PROBLEM TO SOLVE. Copy each line below in which the word "down" occurs.

Saved entries
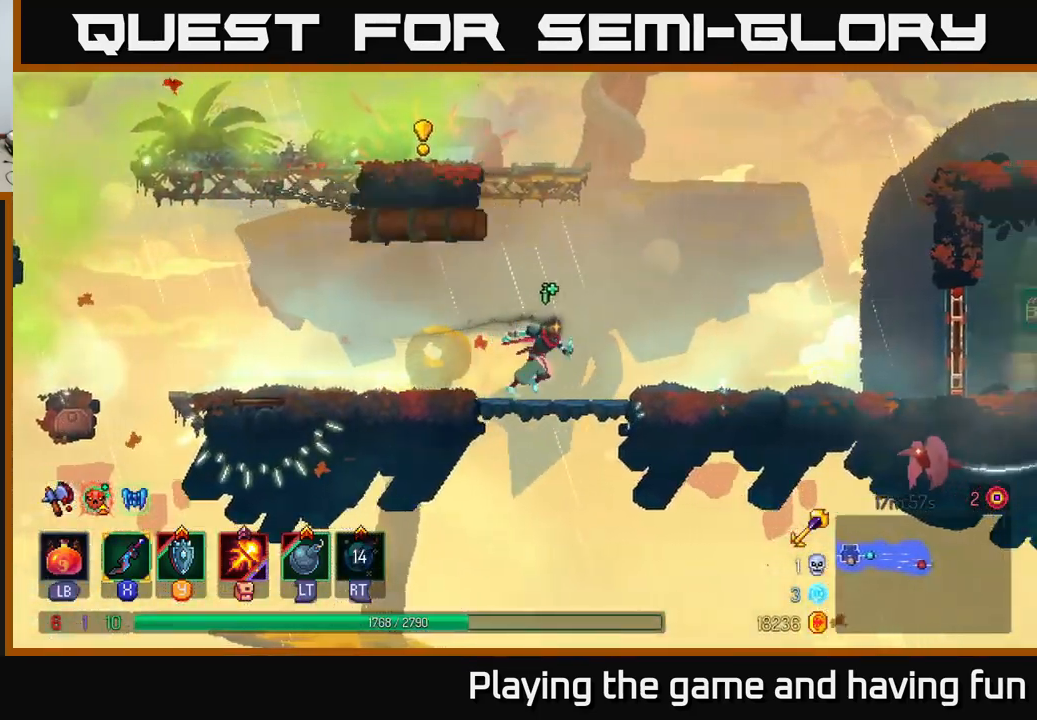
{"buttons": [], "left_stick": "right", "right_stick": "center", "events": [[434, "X", "down"], [484, "X", "up"]]}
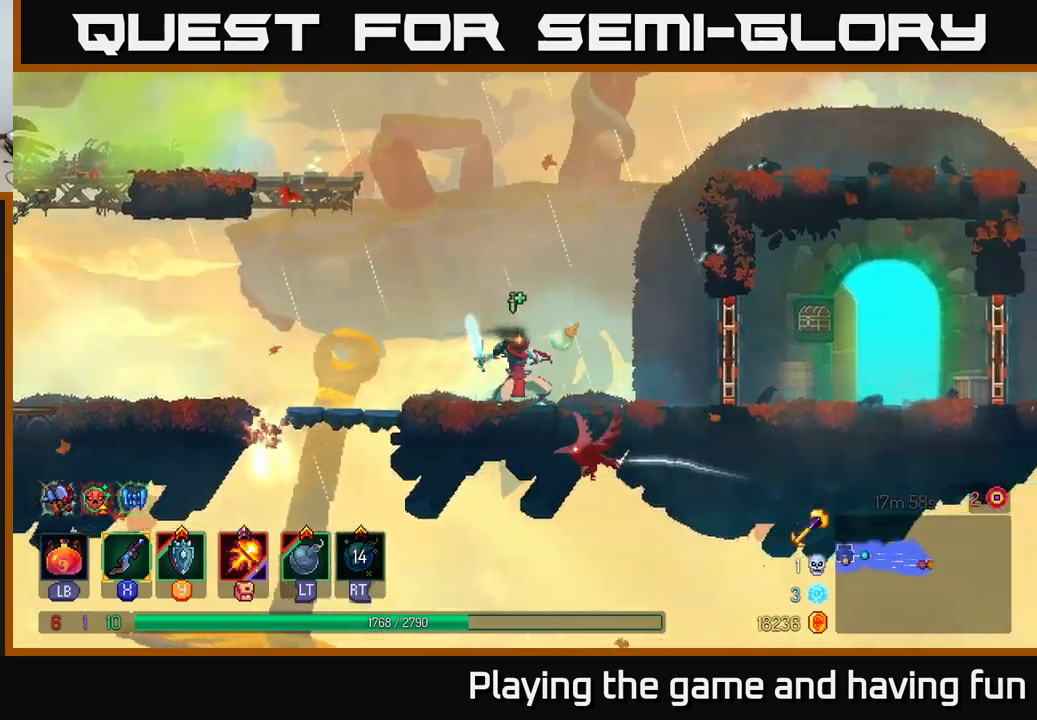
{"buttons": [], "left_stick": "right", "right_stick": "center", "events": [[17, "left_stick", "center"], [300, "left_stick", "right"]]}
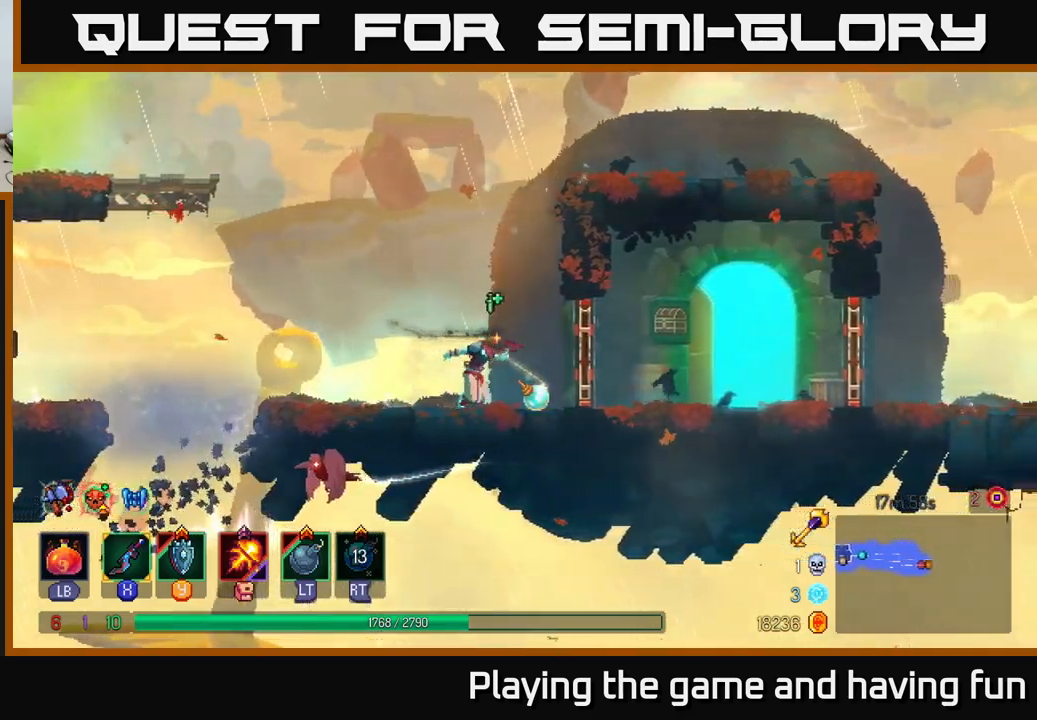
{"buttons": ["R1"], "left_stick": "right", "right_stick": "center", "events": [[133, "R1", "down"], [233, "R1", "up"], [467, "R1", "down"]]}
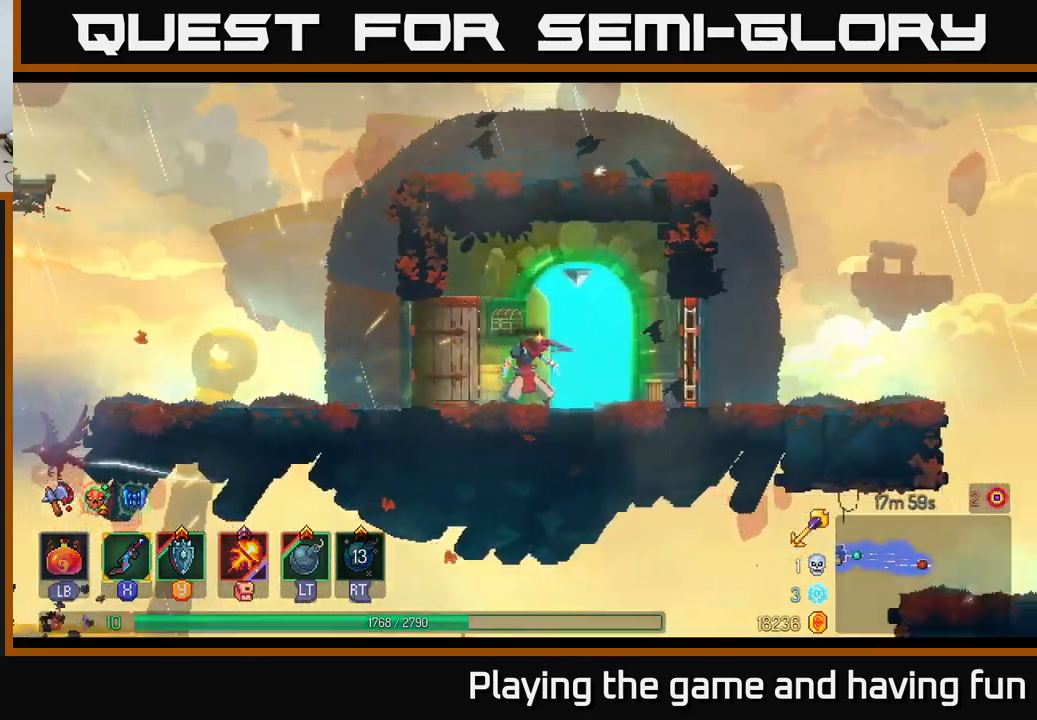
{"buttons": [], "left_stick": "center", "right_stick": "center", "events": [[67, "R1", "up"], [100, "left_stick", "center"]]}
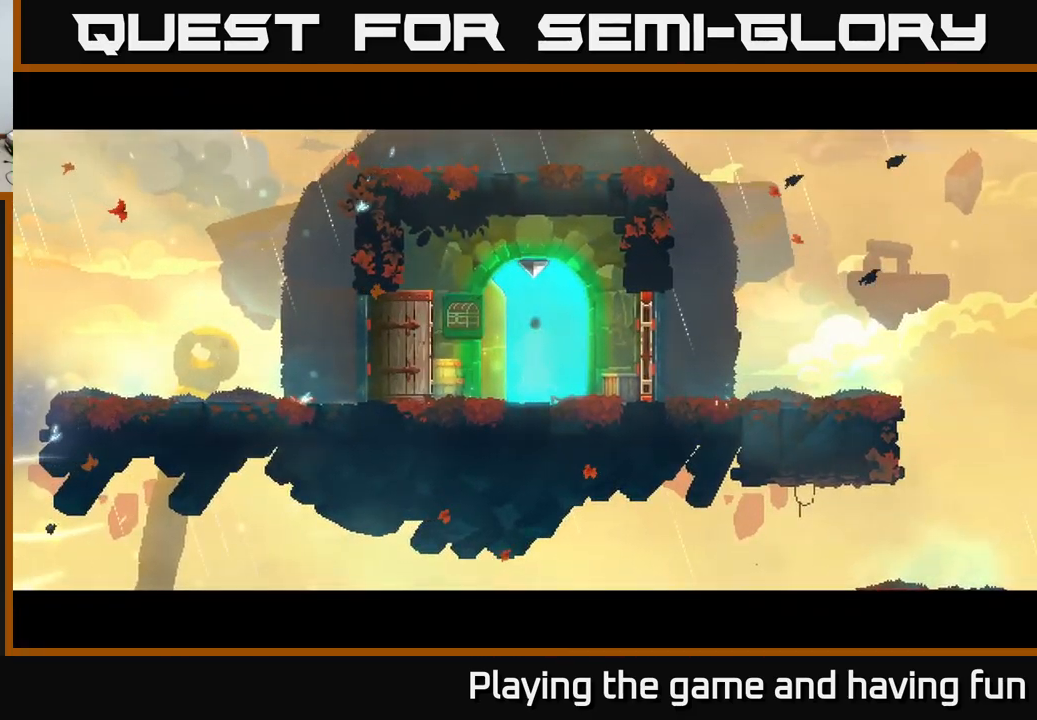
{"buttons": [], "left_stick": "center", "right_stick": "center", "events": []}
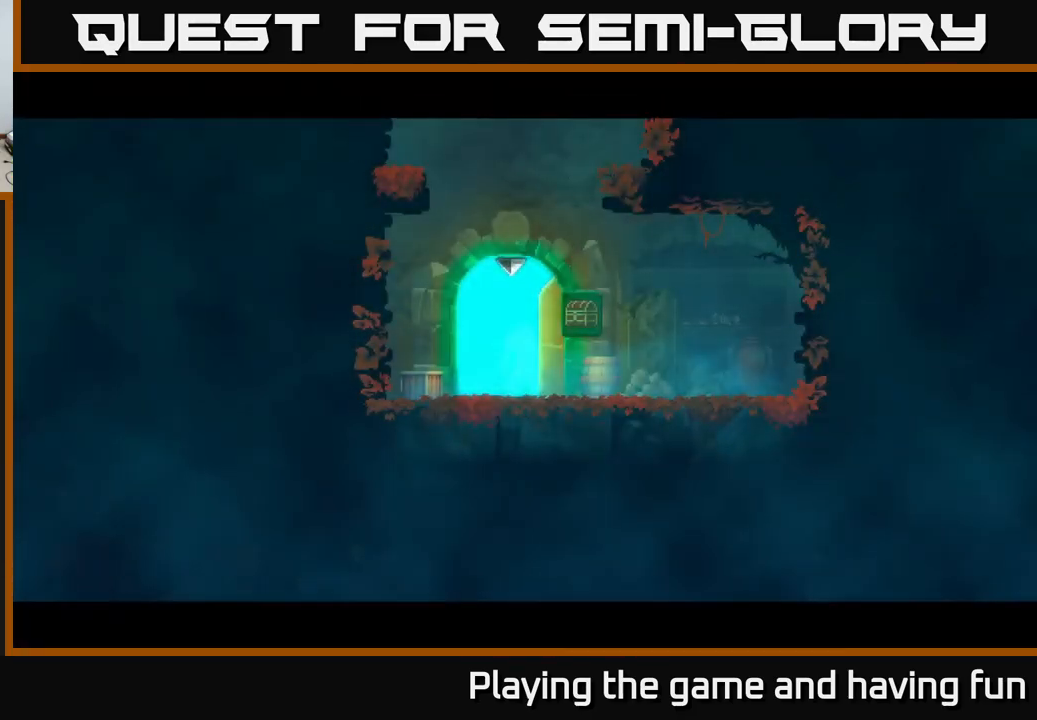
{"buttons": [], "left_stick": "left", "right_stick": "center", "events": [[100, "left_stick", "right"], [350, "left_stick", "left"], [383, "A", "down"], [500, "A", "up"]]}
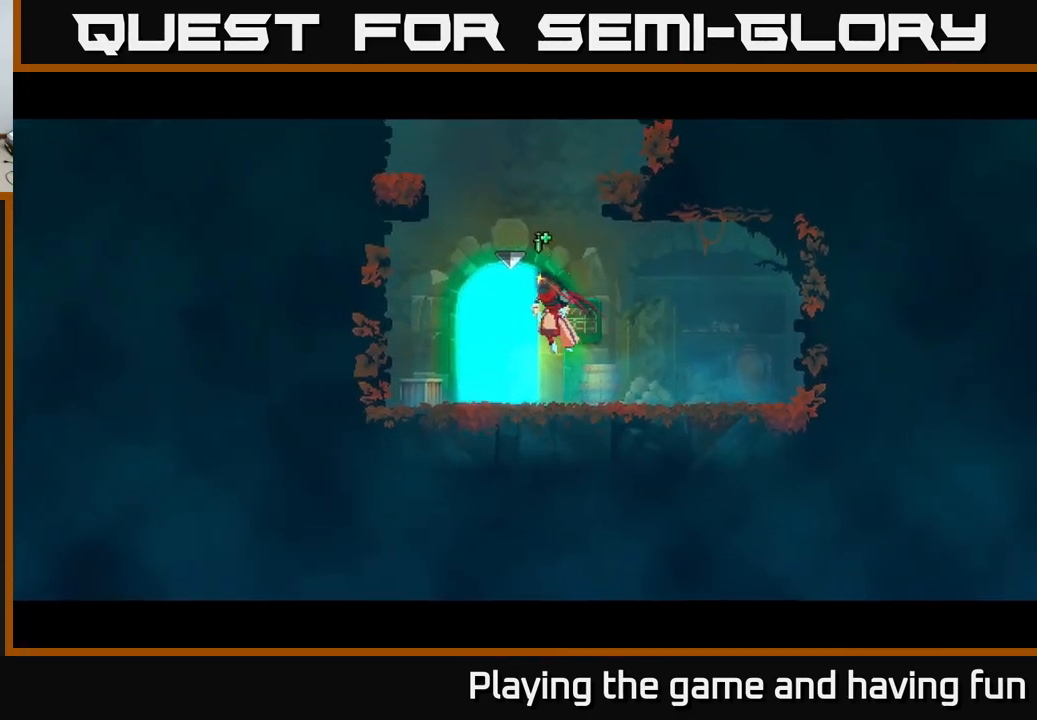
{"buttons": [], "left_stick": "left", "right_stick": "center", "events": [[67, "A", "down"], [233, "A", "up"]]}
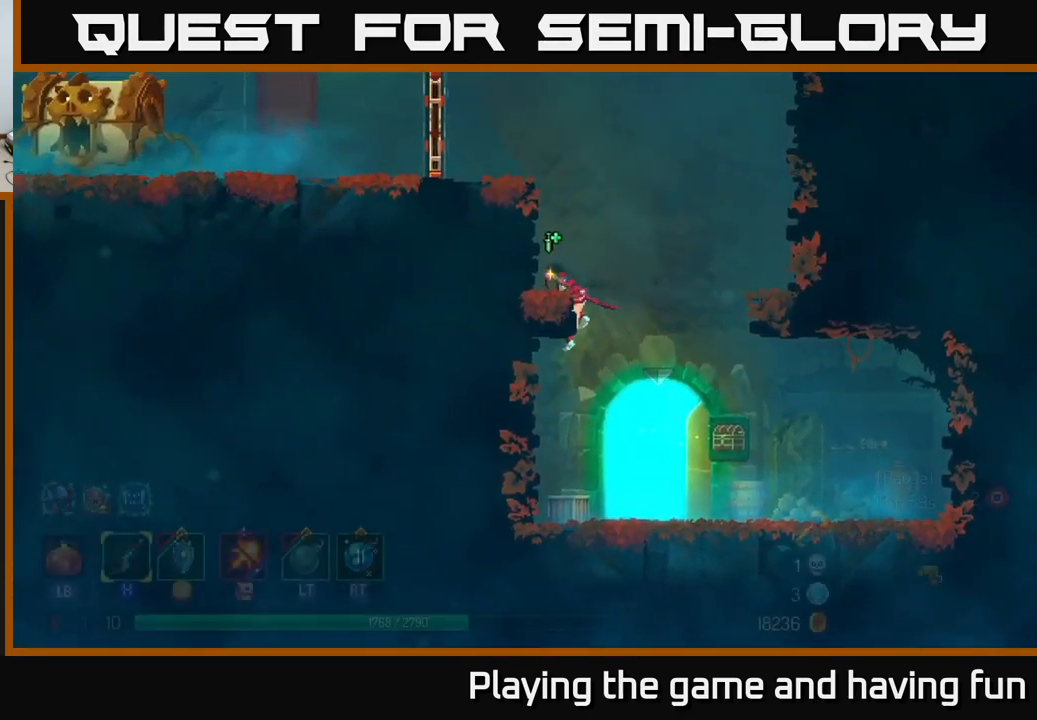
{"buttons": [], "left_stick": "left", "right_stick": "center", "events": [[150, "A", "down"], [233, "A", "up"]]}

WORKED SOLUTION.
{"buttons": [], "left_stick": "right", "right_stick": "center", "events": [[434, "X", "down"], [484, "X", "up"]]}
{"buttons": ["R1"], "left_stick": "right", "right_stick": "center", "events": [[133, "R1", "down"], [233, "R1", "up"], [467, "R1", "down"]]}
{"buttons": [], "left_stick": "left", "right_stick": "center", "events": [[100, "left_stick", "right"], [350, "left_stick", "left"], [383, "A", "down"], [500, "A", "up"]]}
{"buttons": [], "left_stick": "left", "right_stick": "center", "events": [[67, "A", "down"], [233, "A", "up"]]}
{"buttons": [], "left_stick": "left", "right_stick": "center", "events": [[150, "A", "down"], [233, "A", "up"]]}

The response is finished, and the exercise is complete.